## Exercise aim:
Reproduce exactly, and only, the lines below from the one containing "nose: (978, 972)" through the one containing "right elbow: (584, 664)".

## Dataset:
Start of Block

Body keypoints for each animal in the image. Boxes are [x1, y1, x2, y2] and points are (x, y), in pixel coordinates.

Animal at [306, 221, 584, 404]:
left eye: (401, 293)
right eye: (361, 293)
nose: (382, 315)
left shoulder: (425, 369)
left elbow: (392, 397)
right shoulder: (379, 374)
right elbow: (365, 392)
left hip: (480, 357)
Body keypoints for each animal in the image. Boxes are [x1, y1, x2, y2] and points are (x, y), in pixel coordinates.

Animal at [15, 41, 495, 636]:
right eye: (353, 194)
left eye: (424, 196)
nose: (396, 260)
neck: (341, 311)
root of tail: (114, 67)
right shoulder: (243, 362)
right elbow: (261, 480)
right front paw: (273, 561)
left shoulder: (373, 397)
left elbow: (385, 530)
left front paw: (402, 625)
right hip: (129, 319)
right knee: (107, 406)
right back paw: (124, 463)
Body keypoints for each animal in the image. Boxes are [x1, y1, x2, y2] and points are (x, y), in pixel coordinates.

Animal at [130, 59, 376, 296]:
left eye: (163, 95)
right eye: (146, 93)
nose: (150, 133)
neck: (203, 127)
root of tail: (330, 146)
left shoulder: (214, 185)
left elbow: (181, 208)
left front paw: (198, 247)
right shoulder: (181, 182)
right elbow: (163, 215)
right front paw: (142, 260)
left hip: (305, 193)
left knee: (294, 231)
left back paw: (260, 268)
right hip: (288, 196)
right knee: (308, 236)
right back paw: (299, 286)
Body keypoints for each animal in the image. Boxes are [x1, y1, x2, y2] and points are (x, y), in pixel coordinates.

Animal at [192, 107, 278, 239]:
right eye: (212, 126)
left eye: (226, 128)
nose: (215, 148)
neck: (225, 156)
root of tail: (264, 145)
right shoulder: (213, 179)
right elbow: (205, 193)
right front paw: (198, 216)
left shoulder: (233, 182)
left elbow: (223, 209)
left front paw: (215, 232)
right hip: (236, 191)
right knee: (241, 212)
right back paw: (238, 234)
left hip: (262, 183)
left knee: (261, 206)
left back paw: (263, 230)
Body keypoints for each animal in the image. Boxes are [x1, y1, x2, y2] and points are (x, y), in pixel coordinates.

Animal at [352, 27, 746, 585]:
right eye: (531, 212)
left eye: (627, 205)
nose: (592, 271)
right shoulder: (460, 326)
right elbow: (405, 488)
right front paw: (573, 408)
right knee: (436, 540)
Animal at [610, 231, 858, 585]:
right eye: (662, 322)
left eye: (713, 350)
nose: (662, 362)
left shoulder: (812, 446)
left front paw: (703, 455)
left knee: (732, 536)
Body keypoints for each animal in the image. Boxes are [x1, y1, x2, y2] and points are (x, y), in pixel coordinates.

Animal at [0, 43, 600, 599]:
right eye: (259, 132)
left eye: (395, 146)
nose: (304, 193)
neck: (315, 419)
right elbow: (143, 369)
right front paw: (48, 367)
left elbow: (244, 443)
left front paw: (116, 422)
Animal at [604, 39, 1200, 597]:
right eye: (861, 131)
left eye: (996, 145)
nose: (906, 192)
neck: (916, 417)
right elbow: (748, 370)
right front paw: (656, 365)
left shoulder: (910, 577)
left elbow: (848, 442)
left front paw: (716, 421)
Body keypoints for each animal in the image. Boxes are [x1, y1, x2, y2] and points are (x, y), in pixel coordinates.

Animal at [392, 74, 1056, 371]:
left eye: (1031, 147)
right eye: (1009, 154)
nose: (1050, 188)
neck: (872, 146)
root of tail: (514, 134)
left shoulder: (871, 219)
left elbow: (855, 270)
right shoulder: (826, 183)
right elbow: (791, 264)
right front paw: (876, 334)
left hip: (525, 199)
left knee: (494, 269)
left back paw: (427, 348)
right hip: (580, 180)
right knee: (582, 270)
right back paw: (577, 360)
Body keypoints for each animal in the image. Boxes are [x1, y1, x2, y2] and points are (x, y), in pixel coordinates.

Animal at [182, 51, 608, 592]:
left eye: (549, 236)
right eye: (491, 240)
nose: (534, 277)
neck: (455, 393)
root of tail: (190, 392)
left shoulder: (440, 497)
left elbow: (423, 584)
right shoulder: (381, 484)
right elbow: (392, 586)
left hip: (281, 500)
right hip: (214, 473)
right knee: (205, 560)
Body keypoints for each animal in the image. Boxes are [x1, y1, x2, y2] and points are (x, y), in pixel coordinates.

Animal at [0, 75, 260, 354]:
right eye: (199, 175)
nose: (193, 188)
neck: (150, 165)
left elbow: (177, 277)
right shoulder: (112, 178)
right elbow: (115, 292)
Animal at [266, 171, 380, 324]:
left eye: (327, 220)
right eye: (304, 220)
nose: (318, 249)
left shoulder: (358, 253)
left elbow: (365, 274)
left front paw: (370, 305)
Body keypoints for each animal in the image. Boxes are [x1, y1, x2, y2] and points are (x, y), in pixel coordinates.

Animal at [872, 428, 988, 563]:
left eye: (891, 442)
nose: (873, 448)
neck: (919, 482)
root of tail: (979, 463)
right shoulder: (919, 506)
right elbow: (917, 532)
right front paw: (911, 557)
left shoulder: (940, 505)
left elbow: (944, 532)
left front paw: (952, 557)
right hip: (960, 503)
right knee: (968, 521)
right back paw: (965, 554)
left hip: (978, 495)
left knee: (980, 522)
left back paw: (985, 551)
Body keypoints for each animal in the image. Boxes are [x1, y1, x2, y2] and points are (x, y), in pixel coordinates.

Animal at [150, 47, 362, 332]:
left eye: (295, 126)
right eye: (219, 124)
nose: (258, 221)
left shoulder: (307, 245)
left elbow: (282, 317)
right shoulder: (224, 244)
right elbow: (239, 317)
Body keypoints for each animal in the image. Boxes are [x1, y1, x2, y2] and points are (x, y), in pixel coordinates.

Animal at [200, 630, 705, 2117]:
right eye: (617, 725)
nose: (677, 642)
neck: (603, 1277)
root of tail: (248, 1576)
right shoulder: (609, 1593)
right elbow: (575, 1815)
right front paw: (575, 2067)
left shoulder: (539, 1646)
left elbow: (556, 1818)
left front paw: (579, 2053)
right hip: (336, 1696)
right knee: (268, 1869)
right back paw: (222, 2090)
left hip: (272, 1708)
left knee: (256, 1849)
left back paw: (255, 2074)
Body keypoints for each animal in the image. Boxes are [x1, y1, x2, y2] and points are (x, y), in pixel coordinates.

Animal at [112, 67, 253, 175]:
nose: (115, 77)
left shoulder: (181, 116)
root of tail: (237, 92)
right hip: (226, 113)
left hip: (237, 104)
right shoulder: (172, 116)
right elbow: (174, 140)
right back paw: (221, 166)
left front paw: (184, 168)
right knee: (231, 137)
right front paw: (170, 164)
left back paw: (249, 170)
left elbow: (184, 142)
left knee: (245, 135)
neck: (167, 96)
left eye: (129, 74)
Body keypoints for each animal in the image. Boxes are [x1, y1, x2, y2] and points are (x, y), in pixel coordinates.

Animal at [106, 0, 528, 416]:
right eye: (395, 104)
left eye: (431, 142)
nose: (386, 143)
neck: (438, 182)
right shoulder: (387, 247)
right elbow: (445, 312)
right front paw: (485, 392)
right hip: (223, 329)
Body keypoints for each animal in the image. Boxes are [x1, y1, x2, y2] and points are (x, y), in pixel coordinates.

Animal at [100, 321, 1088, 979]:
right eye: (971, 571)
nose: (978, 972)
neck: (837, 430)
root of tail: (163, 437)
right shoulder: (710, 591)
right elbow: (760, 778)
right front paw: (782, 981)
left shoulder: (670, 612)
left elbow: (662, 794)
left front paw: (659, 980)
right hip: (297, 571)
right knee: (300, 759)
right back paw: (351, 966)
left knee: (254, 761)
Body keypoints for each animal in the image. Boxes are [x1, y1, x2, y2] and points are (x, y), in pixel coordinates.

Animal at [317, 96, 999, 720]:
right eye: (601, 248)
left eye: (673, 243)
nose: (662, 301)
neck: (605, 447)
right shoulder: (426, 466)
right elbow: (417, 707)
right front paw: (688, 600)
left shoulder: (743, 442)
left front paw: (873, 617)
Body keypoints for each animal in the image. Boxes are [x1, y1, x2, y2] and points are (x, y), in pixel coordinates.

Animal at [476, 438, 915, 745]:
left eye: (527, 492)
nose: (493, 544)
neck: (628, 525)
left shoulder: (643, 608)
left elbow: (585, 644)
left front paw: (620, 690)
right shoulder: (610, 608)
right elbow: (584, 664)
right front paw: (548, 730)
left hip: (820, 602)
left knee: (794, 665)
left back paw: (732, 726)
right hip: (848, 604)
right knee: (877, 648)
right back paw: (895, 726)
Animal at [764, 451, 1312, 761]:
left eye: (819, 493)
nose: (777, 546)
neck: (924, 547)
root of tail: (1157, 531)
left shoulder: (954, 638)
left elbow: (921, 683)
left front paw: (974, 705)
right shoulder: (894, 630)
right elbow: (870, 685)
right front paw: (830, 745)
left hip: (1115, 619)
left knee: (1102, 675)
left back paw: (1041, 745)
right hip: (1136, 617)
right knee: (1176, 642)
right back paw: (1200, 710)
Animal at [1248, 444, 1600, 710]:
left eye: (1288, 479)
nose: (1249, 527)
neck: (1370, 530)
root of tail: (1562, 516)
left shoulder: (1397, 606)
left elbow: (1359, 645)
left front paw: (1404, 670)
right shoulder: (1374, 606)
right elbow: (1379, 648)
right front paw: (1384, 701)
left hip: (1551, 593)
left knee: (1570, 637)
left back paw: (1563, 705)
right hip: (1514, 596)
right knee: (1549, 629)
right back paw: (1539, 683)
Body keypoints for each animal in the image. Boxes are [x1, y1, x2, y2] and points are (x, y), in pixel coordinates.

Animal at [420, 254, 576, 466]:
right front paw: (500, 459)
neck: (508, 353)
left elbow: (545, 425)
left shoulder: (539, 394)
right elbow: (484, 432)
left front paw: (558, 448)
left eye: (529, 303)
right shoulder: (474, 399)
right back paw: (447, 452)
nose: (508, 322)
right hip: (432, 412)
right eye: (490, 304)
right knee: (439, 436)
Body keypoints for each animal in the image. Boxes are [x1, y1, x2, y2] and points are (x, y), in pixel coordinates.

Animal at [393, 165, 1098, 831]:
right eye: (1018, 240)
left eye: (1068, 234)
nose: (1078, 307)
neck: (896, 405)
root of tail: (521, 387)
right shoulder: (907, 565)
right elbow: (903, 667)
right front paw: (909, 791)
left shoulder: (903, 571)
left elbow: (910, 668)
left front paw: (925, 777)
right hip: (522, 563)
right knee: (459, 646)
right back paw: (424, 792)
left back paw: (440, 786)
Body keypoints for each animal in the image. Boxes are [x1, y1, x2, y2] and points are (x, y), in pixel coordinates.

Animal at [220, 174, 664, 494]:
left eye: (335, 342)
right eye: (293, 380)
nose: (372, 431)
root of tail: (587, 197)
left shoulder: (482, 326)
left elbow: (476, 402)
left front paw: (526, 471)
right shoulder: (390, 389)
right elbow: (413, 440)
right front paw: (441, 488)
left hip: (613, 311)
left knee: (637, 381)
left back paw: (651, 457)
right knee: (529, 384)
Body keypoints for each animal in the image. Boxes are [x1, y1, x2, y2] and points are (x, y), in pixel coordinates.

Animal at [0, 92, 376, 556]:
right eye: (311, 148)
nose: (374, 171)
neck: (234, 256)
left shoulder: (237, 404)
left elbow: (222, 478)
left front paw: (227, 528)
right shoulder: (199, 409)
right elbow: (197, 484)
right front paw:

End of Block

## Completed exercise:
nose: (978, 972)
neck: (837, 430)
root of tail: (163, 437)
right shoulder: (710, 591)
right elbow: (760, 778)
right front paw: (782, 981)
left shoulder: (670, 612)
left elbow: (662, 794)
left front paw: (659, 980)
right hip: (297, 571)
right knee: (300, 759)
right back paw: (351, 966)
left knee: (254, 761)
Body keypoints for each animal in the image. Boxes are [x1, y1, x2, y2] and points are (x, y), in pixel coordinates.

Animal at [317, 96, 999, 720]:
right eye: (601, 248)
left eye: (673, 243)
nose: (662, 301)
neck: (605, 447)
right shoulder: (426, 466)
right elbow: (417, 707)
right front paw: (688, 600)
left shoulder: (743, 442)
left front paw: (873, 617)
Body keypoints for each animal in the image. Boxes are [x1, y1, x2, y2] and points are (x, y), in pixel coordinates.

Animal at [476, 438, 915, 745]:
left eye: (527, 492)
nose: (493, 544)
neck: (628, 525)
left shoulder: (643, 608)
left elbow: (585, 644)
left front paw: (620, 690)
right shoulder: (610, 608)
right elbow: (584, 664)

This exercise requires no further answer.